Methods for evaluating water contents and bulk densities of several different peats are compared. Because bulk densities (saturated volume basis) of moss, herbaceous, and aggregated peats varied from 0.028 to 0.249 g. per cc., a highly distorted impression of the amount of water actually held under field conditions is given if water values are expressed on an oven-dry weight basis.

On a wet-volume basis, moss peat held only 10 to 20% more water at saturation than did herbaceous and aggregated peat and retained less water than they did at higher suctions. Between 0.1 and 15 bars, moss peat retained about one-quarter the volume of water of a medium-textured mineral soil, Barnes loam.
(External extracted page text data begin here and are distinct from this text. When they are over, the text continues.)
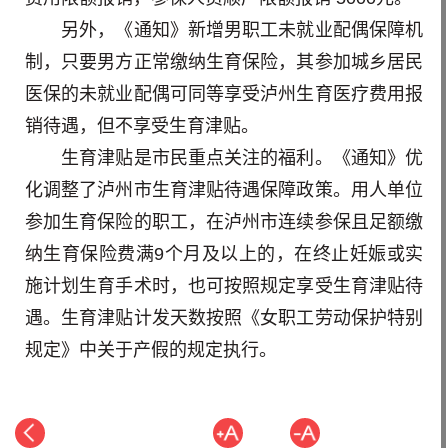
另外，《通知》新增男职工未就业配偶保障机
制，只要男方正常缴纳生育保险，其参加城乡居民
医保的未就业配偶可同等享受泸州生育医疗费用报
销待遇，但不享受生育津贴。
生育津贴是市民重点关注的福利。《通知》优
化调整了泸州市生育津贴待遇保障政策。用人单位
参加生育保险的职工，在泸州市连续参保且足额缴
纳生育保险费满9个月及以上的，在终止妊娠或实
施计划生育手术时，也可按照规定享受生育津贴待
遇。生育津贴计发天数按照《女职工劳动保护特别
规定》中关于产假的规定执行。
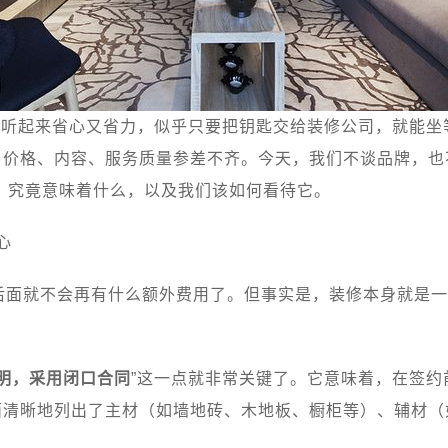
词听起来省心又省力，似乎只要把钥匙交给装修公司，就能
目，价格、内容、服务质量参差不齐。今天，我们不谈品牌，
，究竟意味着什么，以及我们该如何看待它。
心
后面就不会再有什么额外费用了。但事实是，装修本身就是一
明，采用闭口合同
”这一点就非常关键了。它意味着，在签
上面清晰地列出了主材（如墙地砖、木地板、橱柜等）、辅材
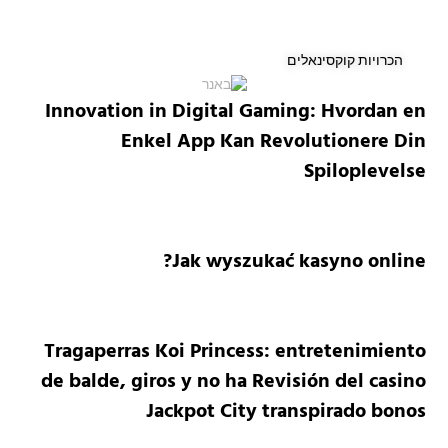
הכרויות קוקסינאלים
Innovation in Digital Gaming: Hvordan en
Enkel App Kan Revolutionere Din
Spiloplevelse
Jak wyszukać kasyno online?
Tragaperras Koi Princess: entretenimiento
de balde, giros y no ha Revisión del casino
Jackpot City transpirado bonos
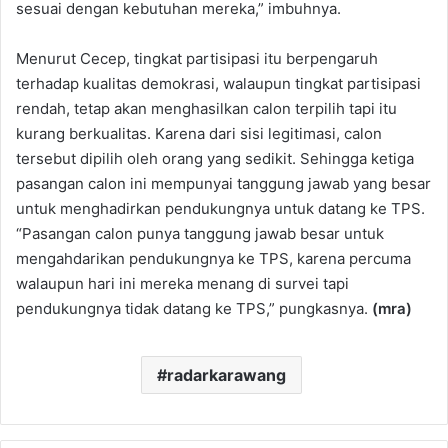
sesuai dengan kebutuhan mereka,” imbuhnya.
Menurut Cecep, tingkat partisipasi itu berpengaruh
terhadap kualitas demokrasi, walaupun tingkat partisipasi
rendah, tetap akan menghasilkan calon terpilih tapi itu
kurang berkualitas. Karena dari sisi legitimasi, calon
tersebut dipilih oleh orang yang sedikit. Sehingga ketiga
pasangan calon ini mempunyai tanggung jawab yang besar
untuk menghadirkan pendukungnya untuk datang ke TPS.
“Pasangan calon punya tanggung jawab besar untuk
mengahdarikan pendukungnya ke TPS, karena percuma
walaupun hari ini mereka menang di survei tapi
pendukungnya tidak datang ke TPS,” pungkasnya.
(mra)
radarkarawang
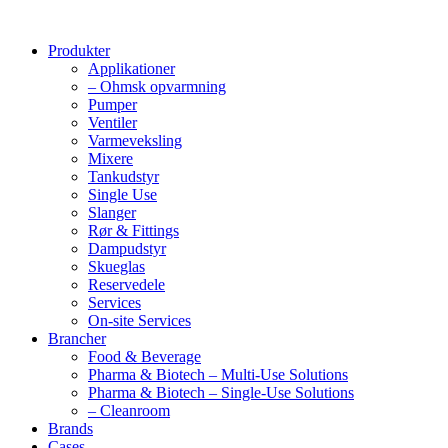
Produkter
Applikationer
– Ohmsk opvarmning
Pumper
Ventiler
Varmeveksling
Mixere
Tankudstyr
Single Use
Slanger
Rør & Fittings
Dampudstyr
Skueglas
Reservedele
Services
On-site Services
Brancher
Food & Beverage
Pharma & Biotech – Multi-Use Solutions
Pharma & Biotech – Single-Use Solutions
– Cleanroom
Brands
Cases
Since considerable volume reduction occurs on drying, bulk density of oven-dry peat, Db (dry volume basis), represents an artificial condition rarely, if ever, occurring in undrained bogs. Bulk densities must, therefore, be calculated on the basis of the wet bulk volume and are referred to as Db (wet bulk volume). A more precise expression of degree of wetness may be substituted for "wet" in the wet volume basis term.


NOTES

1 Contribution from the Lake States Forest Experiment Station, Forest Service, USDA, St. Paul, Minn., and the University of Minnesota Agr. Exp. Sta. (Scientific Journal Series No. 5134). Presented before Div. V-A, Soil Science Society of America, Aug. 21, 1962, at Ithaca, N.Y.

2 Respectively, Soil Scientist, Lake States Forest Exp. Sta.; and Professor of Soil Science, University of Minnesota, St. Paul, Minn.

Received for publication June 17, 1963. Accepted for publication September 18, 1963.